= James Brown (New Brunswick politician) =

Canadian politician

James Brown (September 6, 1790 - April 18, 1870) was a Scottish-born farmer, educator and politician in New Brunswick. He represented Charlotte County in the Legislative Assembly of New Brunswick from 1830 to 1850, from 1854 to 1856 and from 1857 to 1861.

==Biography==
He was born near Dundee, the son of James Brown and Janet Douglas, and was educated in Scotland. He immigrated to St. Andrews, New Brunswick in 1810. He bought land at nearby Tower Hill in Charlotte County. Brown farmed and taught school. In 1817, he married Sarah Sharman. He ran unsuccessfully for a seat in the provincial assembly in 1827. In 1838, he was named government supervisor for the road between Fredericton and St. Andrews. Brown married Catherine Gillespie (née Cameron) in 1842 after the death of his first wife.

In 1844, Brown, with Sylvester Zobieski Earle and John Gregory, was tasked with preparing a report describing the state of schools in the province.

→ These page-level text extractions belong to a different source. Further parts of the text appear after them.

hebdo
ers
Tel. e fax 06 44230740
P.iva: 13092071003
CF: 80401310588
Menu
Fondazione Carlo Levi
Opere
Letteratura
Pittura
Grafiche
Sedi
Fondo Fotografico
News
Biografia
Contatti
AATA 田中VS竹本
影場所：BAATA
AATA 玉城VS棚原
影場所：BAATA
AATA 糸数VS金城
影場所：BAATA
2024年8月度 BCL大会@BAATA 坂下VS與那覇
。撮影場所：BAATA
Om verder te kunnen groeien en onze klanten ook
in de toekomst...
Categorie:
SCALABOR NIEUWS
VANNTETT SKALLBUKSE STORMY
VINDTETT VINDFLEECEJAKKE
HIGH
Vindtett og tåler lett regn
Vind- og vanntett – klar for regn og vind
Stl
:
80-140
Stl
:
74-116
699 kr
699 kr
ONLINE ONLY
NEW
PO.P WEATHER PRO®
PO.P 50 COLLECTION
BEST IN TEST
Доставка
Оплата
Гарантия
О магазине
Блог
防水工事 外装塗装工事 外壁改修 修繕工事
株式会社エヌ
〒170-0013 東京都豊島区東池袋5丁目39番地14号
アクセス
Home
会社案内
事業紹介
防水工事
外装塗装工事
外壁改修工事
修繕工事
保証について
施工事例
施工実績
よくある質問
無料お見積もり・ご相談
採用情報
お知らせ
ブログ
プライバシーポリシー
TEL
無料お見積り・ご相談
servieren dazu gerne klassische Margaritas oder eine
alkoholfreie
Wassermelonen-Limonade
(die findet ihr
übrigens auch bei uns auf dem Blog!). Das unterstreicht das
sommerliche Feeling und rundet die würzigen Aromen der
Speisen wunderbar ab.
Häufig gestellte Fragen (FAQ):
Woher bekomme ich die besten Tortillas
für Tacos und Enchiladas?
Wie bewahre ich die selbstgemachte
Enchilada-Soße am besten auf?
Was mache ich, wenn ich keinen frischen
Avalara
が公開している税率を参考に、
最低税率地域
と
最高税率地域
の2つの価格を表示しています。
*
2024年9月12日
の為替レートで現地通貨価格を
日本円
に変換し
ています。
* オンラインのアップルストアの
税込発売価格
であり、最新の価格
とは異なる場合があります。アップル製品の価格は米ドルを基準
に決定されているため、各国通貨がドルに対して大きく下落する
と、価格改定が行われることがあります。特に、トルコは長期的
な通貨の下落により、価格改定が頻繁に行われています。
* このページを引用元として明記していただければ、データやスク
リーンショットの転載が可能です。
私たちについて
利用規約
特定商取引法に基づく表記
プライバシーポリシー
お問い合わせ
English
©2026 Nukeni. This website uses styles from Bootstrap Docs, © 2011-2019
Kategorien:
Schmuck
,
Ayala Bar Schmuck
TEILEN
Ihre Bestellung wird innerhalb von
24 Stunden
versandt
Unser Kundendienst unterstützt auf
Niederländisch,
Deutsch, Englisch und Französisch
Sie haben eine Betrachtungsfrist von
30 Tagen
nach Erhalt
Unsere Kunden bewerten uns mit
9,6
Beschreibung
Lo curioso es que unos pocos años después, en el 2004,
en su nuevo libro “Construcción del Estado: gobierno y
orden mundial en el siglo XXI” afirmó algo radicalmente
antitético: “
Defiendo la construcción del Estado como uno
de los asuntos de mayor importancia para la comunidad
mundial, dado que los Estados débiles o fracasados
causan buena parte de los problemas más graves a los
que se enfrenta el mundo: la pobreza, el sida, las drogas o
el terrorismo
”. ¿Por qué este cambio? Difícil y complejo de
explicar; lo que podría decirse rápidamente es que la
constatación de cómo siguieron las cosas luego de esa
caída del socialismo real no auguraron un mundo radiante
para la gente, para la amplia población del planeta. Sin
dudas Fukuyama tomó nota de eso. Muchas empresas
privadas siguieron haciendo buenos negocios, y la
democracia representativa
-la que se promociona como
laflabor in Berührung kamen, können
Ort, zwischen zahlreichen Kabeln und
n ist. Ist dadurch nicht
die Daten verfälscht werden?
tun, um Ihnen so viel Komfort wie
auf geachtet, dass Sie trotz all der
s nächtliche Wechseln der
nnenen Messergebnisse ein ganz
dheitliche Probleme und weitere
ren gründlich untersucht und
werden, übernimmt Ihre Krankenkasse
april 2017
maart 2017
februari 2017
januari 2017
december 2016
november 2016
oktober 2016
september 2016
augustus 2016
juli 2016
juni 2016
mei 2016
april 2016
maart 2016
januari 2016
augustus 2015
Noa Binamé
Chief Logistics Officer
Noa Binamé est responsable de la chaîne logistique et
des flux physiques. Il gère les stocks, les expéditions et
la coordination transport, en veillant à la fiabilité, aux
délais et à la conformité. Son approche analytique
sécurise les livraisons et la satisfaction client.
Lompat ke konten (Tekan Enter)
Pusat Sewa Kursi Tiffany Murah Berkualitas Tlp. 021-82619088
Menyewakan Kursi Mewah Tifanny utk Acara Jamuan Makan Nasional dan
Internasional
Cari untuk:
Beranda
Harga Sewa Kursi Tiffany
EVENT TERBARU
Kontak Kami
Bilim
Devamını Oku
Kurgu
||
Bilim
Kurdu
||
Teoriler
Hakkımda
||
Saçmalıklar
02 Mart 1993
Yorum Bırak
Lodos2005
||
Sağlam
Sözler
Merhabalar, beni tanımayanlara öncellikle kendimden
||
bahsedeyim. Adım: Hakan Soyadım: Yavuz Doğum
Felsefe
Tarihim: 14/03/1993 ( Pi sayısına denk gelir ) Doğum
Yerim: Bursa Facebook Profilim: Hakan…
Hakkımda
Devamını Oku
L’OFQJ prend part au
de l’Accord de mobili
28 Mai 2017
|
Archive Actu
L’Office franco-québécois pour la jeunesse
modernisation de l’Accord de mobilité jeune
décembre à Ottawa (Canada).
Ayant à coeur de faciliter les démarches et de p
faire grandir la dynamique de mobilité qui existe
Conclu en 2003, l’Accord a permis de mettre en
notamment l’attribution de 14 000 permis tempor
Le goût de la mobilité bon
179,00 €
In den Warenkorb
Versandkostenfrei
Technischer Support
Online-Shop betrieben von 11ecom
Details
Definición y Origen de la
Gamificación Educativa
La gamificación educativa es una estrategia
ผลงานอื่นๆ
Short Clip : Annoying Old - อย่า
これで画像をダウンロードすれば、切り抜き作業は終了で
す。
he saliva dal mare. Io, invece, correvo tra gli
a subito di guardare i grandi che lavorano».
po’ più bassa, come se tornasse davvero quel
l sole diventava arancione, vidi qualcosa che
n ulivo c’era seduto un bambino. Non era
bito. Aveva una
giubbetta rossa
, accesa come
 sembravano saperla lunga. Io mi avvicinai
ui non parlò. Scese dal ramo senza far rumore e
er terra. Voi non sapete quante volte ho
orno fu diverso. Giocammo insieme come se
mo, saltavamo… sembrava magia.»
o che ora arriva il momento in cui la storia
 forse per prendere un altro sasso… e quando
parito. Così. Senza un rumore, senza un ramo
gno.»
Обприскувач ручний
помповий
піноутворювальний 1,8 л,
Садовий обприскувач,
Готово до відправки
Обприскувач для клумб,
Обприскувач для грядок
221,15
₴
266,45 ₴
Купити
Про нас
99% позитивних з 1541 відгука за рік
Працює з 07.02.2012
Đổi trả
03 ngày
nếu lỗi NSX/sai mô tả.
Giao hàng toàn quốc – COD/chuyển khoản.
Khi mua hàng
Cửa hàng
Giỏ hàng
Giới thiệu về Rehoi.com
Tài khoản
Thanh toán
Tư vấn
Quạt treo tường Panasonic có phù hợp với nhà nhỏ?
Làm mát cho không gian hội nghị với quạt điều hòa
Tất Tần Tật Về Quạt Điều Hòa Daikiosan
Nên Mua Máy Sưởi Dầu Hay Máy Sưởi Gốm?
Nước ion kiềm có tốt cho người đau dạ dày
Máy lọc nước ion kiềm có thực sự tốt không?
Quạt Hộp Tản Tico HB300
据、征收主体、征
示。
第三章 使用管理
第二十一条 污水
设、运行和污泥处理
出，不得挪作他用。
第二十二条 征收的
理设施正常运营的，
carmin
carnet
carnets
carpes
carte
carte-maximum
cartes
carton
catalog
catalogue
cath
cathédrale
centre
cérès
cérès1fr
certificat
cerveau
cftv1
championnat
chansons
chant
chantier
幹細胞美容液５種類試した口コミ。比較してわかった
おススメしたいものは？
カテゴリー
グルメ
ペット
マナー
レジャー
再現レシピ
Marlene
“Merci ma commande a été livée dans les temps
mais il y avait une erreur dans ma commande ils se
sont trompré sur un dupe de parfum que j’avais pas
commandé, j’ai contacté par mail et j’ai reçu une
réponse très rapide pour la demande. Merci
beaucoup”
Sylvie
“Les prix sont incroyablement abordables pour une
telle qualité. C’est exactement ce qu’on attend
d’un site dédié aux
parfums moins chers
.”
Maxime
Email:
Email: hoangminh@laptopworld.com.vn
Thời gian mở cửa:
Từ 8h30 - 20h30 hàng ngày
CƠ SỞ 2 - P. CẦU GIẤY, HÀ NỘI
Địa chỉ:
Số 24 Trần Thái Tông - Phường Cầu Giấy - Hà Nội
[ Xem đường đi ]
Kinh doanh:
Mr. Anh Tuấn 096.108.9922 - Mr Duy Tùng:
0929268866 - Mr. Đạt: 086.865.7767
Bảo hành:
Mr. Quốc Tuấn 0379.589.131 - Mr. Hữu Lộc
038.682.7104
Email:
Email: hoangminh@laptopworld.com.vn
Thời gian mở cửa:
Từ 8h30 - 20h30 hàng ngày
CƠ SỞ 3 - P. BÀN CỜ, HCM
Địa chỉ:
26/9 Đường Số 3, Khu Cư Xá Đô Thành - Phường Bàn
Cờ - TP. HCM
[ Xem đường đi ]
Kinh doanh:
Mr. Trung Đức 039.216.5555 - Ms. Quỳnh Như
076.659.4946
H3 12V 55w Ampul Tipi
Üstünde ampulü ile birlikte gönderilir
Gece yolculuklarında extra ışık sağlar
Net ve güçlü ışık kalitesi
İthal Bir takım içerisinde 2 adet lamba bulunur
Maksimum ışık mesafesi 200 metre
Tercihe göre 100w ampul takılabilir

In 1854, he helped prepare another study which resulted in the creation of the University of New Brunswick to replace King's College at Fredericton. Brown was defeated in the 1850 general election but was then named to the province's Legislative Council. He resigned his seat on the council in 1854 and was elected to a seat in the legislative assembly. Brown served on the province's Executive Council as Surveyor General and then was a member of the Board of Works. He resigned in 1856, was reelected in 1857 and again served as Surveyor General.

He was also a minor poet, and cousin of Robert Burns. Some of his writings are housed at the Provincial Archives of New Brunswick.

After Brown was defeated in 1861, he was named an emigrant agent and went to Britain to promote immigration to the province. Brown was opposed to Confederation and ran unsuccessfully for a seat in the assembly in 1864. He died at his home at Tower Hill at the age of 79.